Managing stress this midterm season
By Karina Cashman
While it is important to focus and do well on your exams, you may find yourself struggling with staying on top of your workload and managing your stress come midterm season. With that in mind, I’ve curated a collection of methods anyone can use to keep grades up and stress levels down.
First things first, get some study apps! Let’s be honest, everyone always has their phone on them and there are endless app options to choose from.
Whether you study using flash cards, Quizlet, or just an app that helps you plan out your study time, apps can be a big help when it comes to preparing for upcoming exams.
You can use them anywhere and they usually save your work. That said, if you need a little more than what an electronic app can give you, feel free to head over to the Center of Academic Achievement for some added assistance. It’s located in the Library, at west side Room 103, and are open Monday through Friday from 8 a.m. to 5 p.m. Contact them at 239-590-7906 or by emailing firstname.lastname@example.org.
Another idea is to make your own study guide. Now, this doesn’t mean you’ll get to use it, but it’s a pretty good way to remind yourself of what sections will be on the test, and you can customize the material you’re struggling with and use it until you sit down to take the test.
A third option? Don’t cram. Please. I’m no stranger to the occasional fit of procrastination, but seriously, you’re better off if you study a little bit a night. You can even take breaks between but cramming all your studying in the night before has been scientifically proven not to work.
In the words of Tom Haverford himself, “Treat yo’ self.” Really. All work and no play is not going to incentivize you to do anything. You studied for thirty minutes, cool; get yourself a snack. Finally understanding a concept, you really didn’t get before? Nice job; you can check your social media accounts. It doesn’t really matter how you do it, but positive reinforcement and operant conditioning has been shown to have positive effects, even if you may be the one rewarding yourself.
Another route you can take in order to help you understand the material is to watch a YouTube Video. It can be crash course on the topic, or some weird song someone made that just happens to be specifically about what you need to study. Whatever works for you! I guarantee that there is something you’ll find on that site that can help you with upcoming exams.

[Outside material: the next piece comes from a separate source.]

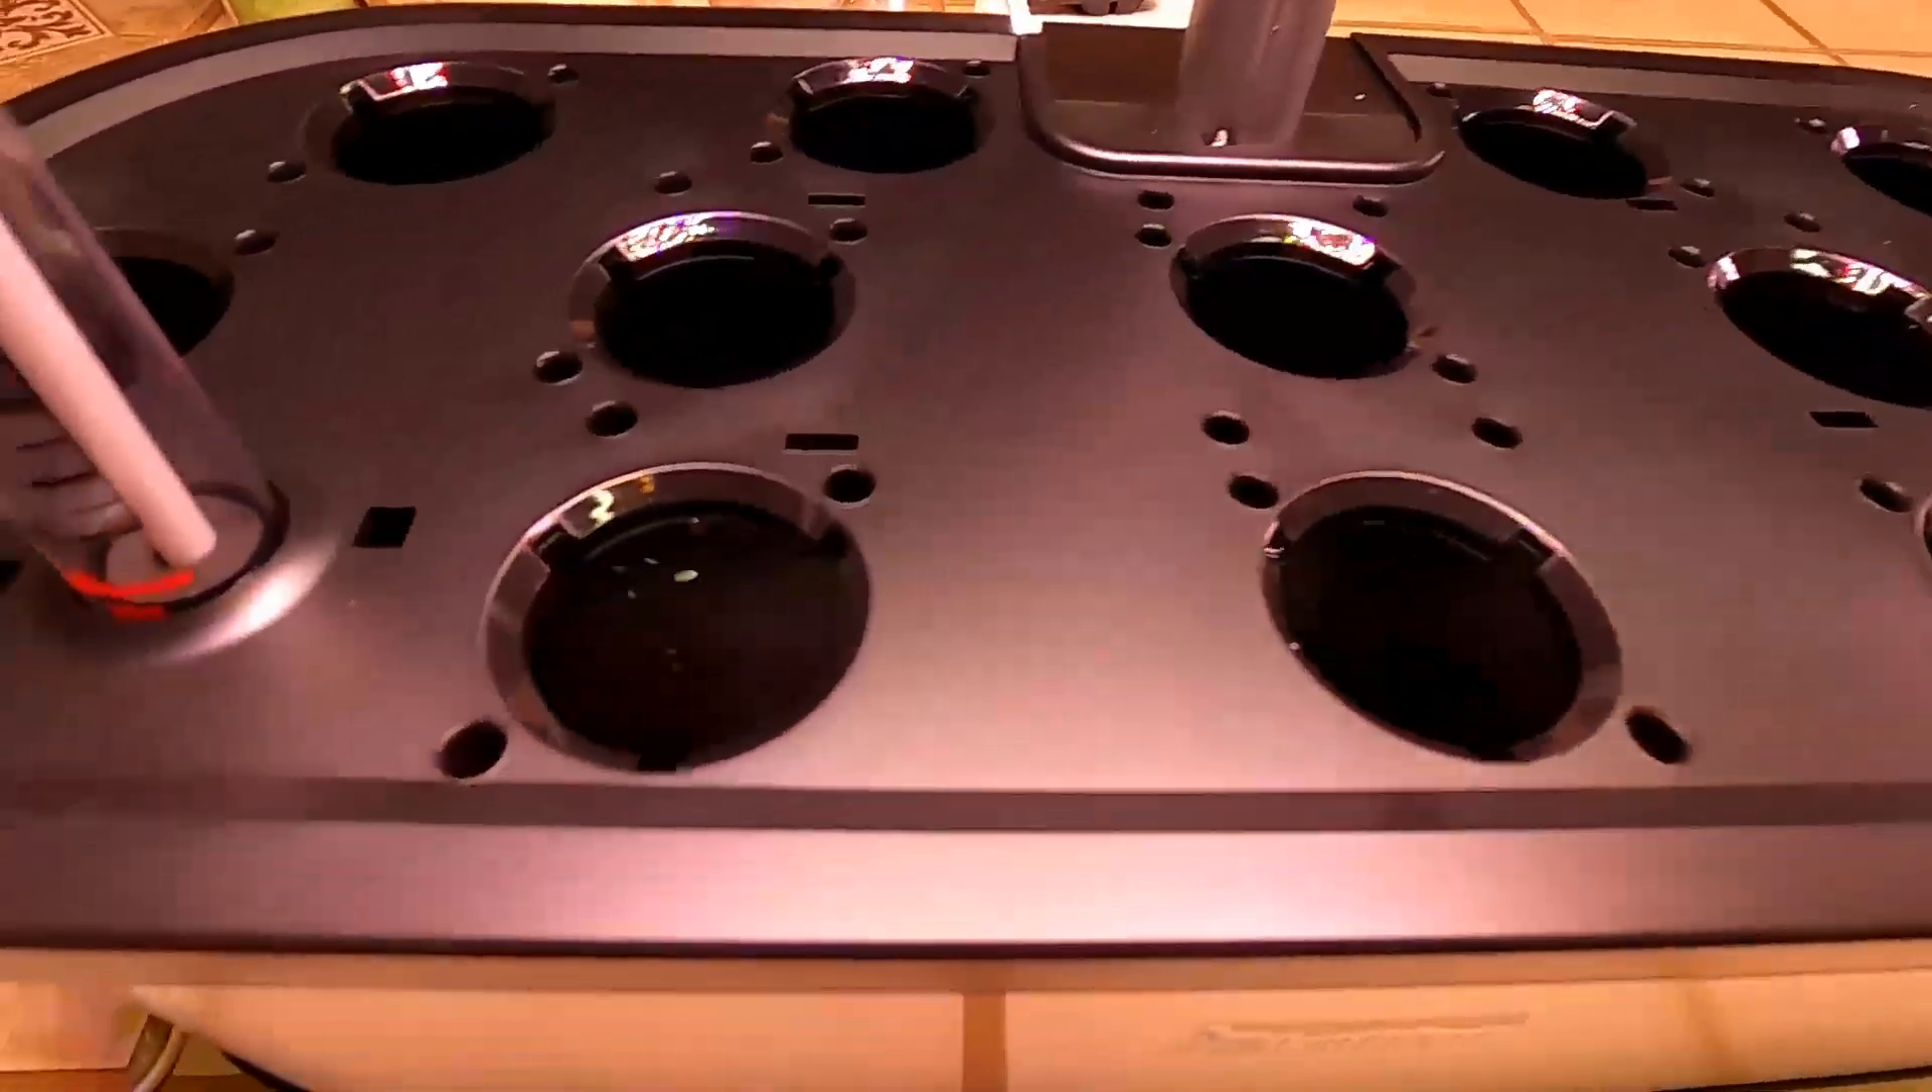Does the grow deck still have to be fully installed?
No.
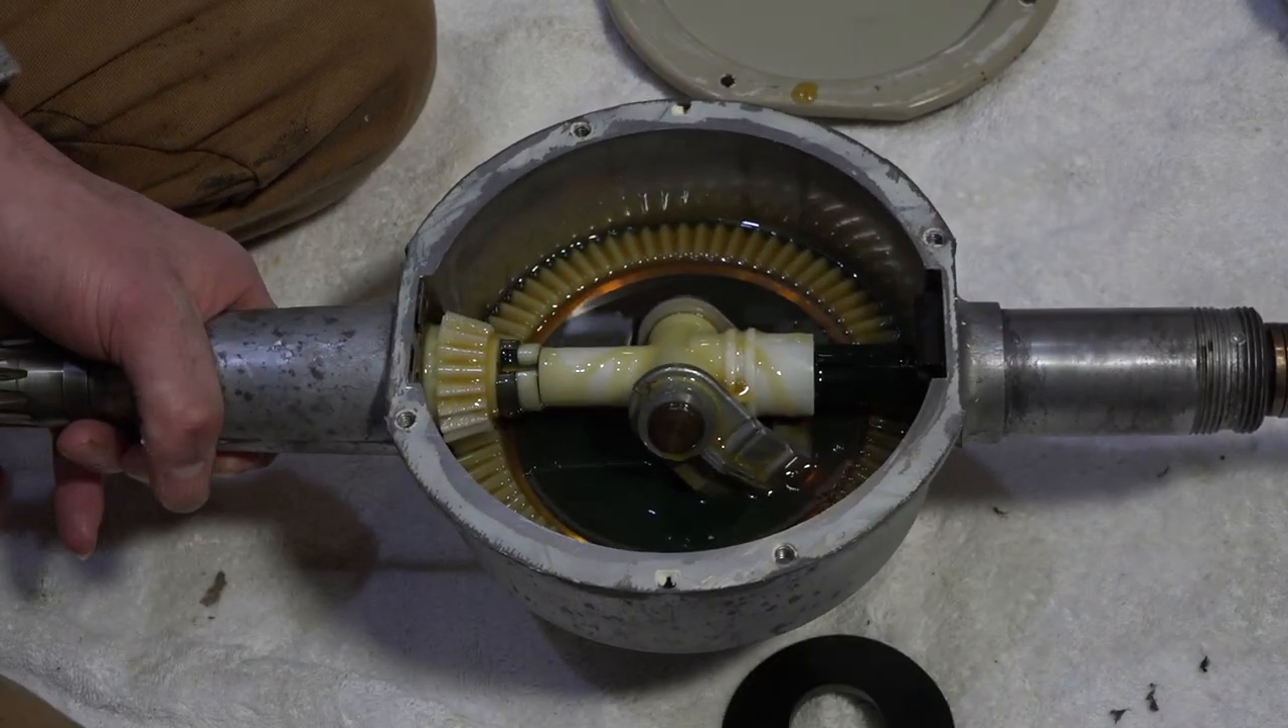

In terms of making sure you’re on top of your game for midterms, get some sleep. This one’s pretty obvious, I know, but you’d be surprised how many people just… don’t. I’m not saying you have to go to bed at 7 o’clock or anything, but maybe lay down before two in the morning rolls around.
If I can recommend one last thing, have some fun in your life. Watch a show you really like, hang out with friends, eat ice cream and watch a movie. When the studying for the day is done, it’s a good idea to unwind and do something you enjoy in order to keep your emotional health balanced. Midterms can definitely bring about some unwanted stress, but staying on top of your work and keeping up a good balance between academia and fun is really important.
I reached out to a couple of students to find out exactly what they do to alleviate stress. Madeline Bernstein, a freshman, said “I listen to music or watch Netflix.”
Another freshman, Kayleigh Heister, said, “I listen to podcasts, clean, write out my week and take a hot shower.”
The fact of the matter is that stress can be managed in a multitude of different ways. It all comes down to experimenting and finding out which method works for you.
In all fairness it’s important to know if and when your stress is turning into something more serious. If you find yourself significantly lacking appetite or sleep, or even feeling moodier all the time, then it may be possible your stress is influencing you more severely than is usual.
You may consider heading over to CAPS to talk about it. According to the CAPS website, you can visit CAPS any weekday between 8:30 a.m. and 4:30 p.m. on the second floor of Howard Hall. Make sure to bring your student ID, and if you feel you need immediate assistance, contact the CAPS emergency hotline at 239-745-EARS (3277).
With that said, good luck during midterms!